Your instructions: Filter these entries, keeping only lines that hold the word "team".

(Recorded data)

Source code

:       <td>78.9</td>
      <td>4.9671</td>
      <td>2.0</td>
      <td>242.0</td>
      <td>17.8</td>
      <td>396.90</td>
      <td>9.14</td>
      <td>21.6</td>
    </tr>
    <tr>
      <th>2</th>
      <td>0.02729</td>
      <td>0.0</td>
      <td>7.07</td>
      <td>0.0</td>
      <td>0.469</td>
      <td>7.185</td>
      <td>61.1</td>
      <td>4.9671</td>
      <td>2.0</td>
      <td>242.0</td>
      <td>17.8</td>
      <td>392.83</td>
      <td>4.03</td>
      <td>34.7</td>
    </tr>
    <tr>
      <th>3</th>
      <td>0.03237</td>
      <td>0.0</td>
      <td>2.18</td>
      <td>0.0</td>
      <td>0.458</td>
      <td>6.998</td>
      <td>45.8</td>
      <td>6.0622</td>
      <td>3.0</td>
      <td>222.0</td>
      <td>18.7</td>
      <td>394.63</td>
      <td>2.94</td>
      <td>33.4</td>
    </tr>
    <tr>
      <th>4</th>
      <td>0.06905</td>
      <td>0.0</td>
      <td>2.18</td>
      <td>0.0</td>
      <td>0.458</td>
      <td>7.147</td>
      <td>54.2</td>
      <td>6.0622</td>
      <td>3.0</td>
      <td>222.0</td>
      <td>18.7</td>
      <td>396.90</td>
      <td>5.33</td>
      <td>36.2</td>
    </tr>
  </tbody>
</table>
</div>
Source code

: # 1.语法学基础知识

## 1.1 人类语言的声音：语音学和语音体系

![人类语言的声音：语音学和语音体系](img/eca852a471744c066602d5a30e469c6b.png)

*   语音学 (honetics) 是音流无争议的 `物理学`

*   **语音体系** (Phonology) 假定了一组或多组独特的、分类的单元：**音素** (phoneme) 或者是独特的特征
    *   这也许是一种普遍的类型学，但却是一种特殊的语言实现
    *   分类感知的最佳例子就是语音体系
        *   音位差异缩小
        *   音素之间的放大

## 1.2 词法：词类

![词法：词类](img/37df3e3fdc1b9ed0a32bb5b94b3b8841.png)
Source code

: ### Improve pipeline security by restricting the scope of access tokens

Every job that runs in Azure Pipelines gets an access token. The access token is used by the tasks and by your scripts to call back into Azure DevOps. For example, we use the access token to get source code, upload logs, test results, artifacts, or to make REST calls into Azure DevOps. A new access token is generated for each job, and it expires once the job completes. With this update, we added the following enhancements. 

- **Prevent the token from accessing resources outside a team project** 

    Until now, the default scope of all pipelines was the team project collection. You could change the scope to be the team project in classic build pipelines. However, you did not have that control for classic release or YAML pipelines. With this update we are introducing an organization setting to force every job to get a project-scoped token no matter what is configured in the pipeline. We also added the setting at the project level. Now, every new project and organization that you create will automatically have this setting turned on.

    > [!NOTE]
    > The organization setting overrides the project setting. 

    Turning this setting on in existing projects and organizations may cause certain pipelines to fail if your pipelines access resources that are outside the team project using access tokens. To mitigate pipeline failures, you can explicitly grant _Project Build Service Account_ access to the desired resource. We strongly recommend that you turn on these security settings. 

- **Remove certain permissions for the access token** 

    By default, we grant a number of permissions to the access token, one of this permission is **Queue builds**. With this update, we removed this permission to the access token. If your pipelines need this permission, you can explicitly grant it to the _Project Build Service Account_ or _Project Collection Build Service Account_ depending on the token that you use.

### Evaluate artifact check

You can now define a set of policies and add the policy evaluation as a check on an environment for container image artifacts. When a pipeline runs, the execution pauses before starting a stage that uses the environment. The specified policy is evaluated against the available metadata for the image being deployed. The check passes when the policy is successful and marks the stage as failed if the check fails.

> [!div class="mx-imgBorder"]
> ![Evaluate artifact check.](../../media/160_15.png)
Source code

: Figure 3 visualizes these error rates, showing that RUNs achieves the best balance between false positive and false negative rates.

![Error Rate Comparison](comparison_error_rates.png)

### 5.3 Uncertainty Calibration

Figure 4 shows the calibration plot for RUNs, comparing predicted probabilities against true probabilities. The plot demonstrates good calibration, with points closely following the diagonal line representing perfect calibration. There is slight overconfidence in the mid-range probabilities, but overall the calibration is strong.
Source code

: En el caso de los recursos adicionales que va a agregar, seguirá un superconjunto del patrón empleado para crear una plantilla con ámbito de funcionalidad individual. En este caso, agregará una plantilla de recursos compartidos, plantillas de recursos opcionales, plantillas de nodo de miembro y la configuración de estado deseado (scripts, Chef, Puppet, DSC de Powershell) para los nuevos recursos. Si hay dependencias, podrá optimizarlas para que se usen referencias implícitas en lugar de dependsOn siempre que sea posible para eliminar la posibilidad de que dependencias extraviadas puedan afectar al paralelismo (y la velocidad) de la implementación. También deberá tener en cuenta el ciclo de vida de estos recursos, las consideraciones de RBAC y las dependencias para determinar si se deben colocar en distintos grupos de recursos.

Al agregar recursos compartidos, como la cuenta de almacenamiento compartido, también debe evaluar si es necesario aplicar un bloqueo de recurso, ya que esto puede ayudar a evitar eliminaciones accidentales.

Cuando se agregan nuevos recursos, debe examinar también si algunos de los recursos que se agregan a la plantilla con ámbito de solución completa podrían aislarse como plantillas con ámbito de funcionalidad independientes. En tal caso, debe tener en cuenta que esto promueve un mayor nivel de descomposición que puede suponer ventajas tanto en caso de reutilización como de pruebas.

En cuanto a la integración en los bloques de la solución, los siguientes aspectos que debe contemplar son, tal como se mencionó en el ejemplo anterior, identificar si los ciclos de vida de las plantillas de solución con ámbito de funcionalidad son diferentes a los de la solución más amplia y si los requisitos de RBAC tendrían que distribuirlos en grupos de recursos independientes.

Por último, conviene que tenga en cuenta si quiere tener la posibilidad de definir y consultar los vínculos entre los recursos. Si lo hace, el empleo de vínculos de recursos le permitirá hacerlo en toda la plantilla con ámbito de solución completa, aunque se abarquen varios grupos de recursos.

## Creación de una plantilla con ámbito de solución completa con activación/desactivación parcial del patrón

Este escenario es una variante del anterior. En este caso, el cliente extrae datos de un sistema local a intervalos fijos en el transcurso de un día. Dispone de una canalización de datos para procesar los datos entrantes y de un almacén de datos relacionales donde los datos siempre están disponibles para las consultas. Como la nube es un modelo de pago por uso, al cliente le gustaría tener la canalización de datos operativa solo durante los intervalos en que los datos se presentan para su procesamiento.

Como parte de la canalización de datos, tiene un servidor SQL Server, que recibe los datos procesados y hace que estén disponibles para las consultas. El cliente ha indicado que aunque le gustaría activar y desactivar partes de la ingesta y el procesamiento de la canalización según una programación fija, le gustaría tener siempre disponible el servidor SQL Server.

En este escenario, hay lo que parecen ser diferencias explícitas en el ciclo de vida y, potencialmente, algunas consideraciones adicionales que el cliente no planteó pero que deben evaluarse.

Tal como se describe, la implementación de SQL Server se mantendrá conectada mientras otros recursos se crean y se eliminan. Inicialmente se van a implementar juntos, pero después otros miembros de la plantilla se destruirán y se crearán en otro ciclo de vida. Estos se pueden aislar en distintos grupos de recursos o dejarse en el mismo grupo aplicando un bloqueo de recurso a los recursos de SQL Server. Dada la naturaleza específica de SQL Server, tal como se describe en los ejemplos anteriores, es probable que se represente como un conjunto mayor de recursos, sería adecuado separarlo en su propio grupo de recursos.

Response to this task:
- **Prevent the token from accessing resources outside a team project** 
    Until now, the default scope of all pipelines was the team project collection. You could change the scope to be the team project in classic build pipelines. However, you did not have that control for classic release or YAML pipelines. With this update we are introducing an organization setting to force every job to get a project-scoped token no matter what is configured in the pipeline. We also added the setting at the project level. Now, every new project and organization that you create will automatically have this setting turned on.
    Turning this setting on in existing projects and organizations may cause certain pipelines to fail if your pipelines access resources that are outside the team project using access tokens. To mitigate pipeline failures, you can explicitly grant _Project Build Service Account_ access to the desired resource. We strongly recommend that you turn on these security settings. 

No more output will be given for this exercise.